Big Pharma Punished for Opioid Epidemic
Tens of thousands of people die every year from the opioid epidemic. Now, pharmaceutical companies are starting to face consequences.
Combatting the epidemic through the courts
Thousands of similar lawsuits aim at holding big pharma accountable for the tens of thousands of deaths related to the opioid crisis. One proposed settlement would reportedly force the Sackler family to give up ownership of the entirety of Purdue Pharma and pay out a staggering $3 billion of their own money. Beginning in the 1990s, pharma companies began encouraging doctors to prescribe opioids at higher rates. In 2017 alone 11.4 million people misused opioid prescriptions. 886,000 turned to heroin as a cheaper alternative and over 91,000 died from an opioid-related overdose. In 2017 the U.S. declared the opioid crisis a national public health emergency.
While state by state, executives in the pharmaceutical industry are expecting to go to court. It started with a few states, whose rural areas experienced the devastation of the opioid epidemic and sought to hold pharmaceutical companies accountable with lawsuits. Now, the movement is spreading: New states are filing suits over the opioid crisis at a rapid pace. But so are cities and counties, aiming to cease potentially dangerous opioid distribution practices, and recoup the enormous past and future costs. That expense includes caring for, treating, and sometimes burying the addicted; supporting their children; and paying paramedics, police, and city officials.

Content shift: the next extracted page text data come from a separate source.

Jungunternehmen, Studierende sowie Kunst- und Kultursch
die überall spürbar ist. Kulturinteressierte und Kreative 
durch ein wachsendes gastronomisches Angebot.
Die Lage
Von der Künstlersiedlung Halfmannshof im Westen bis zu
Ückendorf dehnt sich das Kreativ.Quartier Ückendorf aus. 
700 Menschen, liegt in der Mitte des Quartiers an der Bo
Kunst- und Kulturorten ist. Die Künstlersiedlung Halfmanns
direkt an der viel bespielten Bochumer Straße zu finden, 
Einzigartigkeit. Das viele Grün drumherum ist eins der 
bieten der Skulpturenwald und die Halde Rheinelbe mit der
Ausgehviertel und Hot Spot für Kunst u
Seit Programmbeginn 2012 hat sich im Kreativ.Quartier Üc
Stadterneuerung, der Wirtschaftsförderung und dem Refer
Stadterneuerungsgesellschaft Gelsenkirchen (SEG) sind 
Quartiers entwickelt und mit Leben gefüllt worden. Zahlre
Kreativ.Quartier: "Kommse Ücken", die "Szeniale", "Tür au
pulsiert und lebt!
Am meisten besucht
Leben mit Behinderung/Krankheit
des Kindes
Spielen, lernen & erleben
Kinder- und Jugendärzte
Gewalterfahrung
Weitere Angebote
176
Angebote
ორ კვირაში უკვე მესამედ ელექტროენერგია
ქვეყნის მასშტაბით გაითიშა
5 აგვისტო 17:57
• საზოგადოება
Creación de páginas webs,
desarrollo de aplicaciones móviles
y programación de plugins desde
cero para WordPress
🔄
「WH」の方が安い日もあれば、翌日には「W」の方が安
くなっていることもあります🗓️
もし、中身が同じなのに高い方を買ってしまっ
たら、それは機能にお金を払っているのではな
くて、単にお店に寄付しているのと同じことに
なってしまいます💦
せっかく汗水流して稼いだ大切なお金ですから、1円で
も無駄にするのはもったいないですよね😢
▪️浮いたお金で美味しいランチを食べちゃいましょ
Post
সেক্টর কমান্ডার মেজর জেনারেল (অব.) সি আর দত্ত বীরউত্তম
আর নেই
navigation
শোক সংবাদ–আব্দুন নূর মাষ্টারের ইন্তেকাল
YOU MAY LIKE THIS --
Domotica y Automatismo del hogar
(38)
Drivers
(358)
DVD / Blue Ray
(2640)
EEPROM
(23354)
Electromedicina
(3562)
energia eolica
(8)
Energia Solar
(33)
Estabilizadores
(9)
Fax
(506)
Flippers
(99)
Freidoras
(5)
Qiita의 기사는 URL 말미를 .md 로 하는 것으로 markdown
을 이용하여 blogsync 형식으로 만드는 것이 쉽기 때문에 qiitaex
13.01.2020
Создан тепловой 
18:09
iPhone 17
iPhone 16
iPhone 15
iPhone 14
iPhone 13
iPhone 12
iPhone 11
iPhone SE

Chicago was the first city to take legal action in 2014, but over a dozen others have decided to file lawsuits in the past few years. Drug companies marketed and sold too many prescription drugs to too many patients, they argue, without offering adequate and accurate information about their risks. As a result, thousands of users have become dependent, often turning to harder versions of those originally prescribed opioids. In most cases, the pharmaceutical companies in question have continued to vehemently deny wrongdoing and reaffirmed their commitment to combatting the epidemic and promoting responsible use.